Il governo di Enrique Pena Nieto (2012-2018) ha mantenuto il dispiegamento militare contro i cartelli lanciato da Felipe Calderon alla fine del 2006, quando ebbe inizio un’ondata di violenza che ha portato a piu’ di 77.000 persone uccise; e lo stesso ha fatto Juan Manuel Santos (2010-2014) in Colombia.
Alcuni esperti hanno anticipato degli scenari per il Messico, il secondo produttore mondiale di marijuana e porta d’accesso verso gli Usa, nel caso di una generalizzata legalizzazione nel continente. “Non ci aspettiamo miracoli” dice l’analista Alejandro Hoper sul suo blog “Animal Politico”, che rileva come la marijuana rappresenti solo il 20/25% del business dei cartelli messicani. Gli eventuali effetti della regolamentazione “sarebbero di segno positivo, ma il suo impatto sarebbe molto piu’ modesto”. “Non spezzerebbe i cartelli e non finirebbe la mattanza. Non si svuoterebbero le carceri e non si riempirebbero le casse pubbliche”, dice Hoper, che nel 2011 lavorava nell’intelligence del governo messicano.
L’effetto in Messico sarebbe “minimo” perche’ i criminali hanno diversificato le proprie fonti di guadagno, e quando viene meno un mercato “trovano altre alternative. Questo e’ cio’ che accadrebbe”, dice Dudley.
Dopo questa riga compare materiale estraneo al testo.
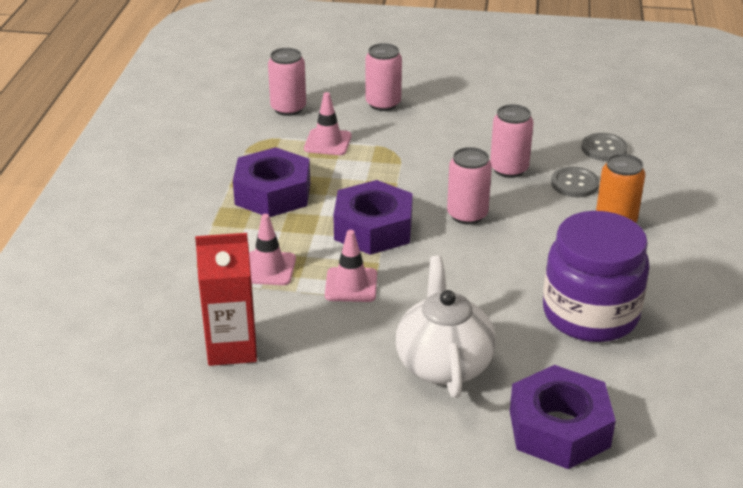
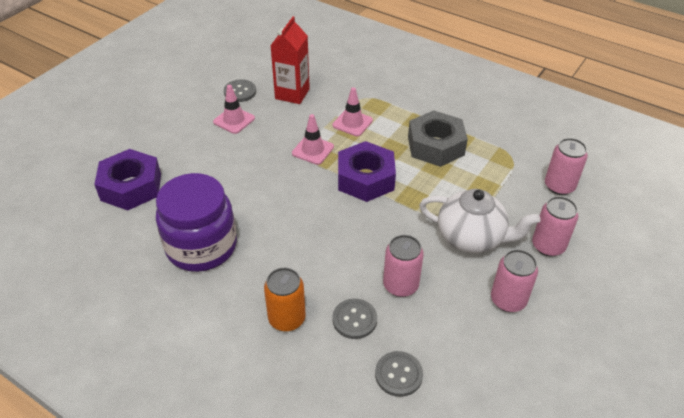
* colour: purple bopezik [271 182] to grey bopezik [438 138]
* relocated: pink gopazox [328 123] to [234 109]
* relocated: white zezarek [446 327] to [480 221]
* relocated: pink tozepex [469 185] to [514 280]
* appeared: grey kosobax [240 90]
Il ricercatore statunitense crede che il “gran pericolo” attuale per i cartelli e’ la legalizzazione della marijuana e di altre droghe a livello nazionale in Usa, ma non si deve sovrastimare la sua importanza perche’ altri mercati di consumo stanno crescendo in modo esponenziale grazie all’aumento delle classi medie in America Latina, Russia e Cina.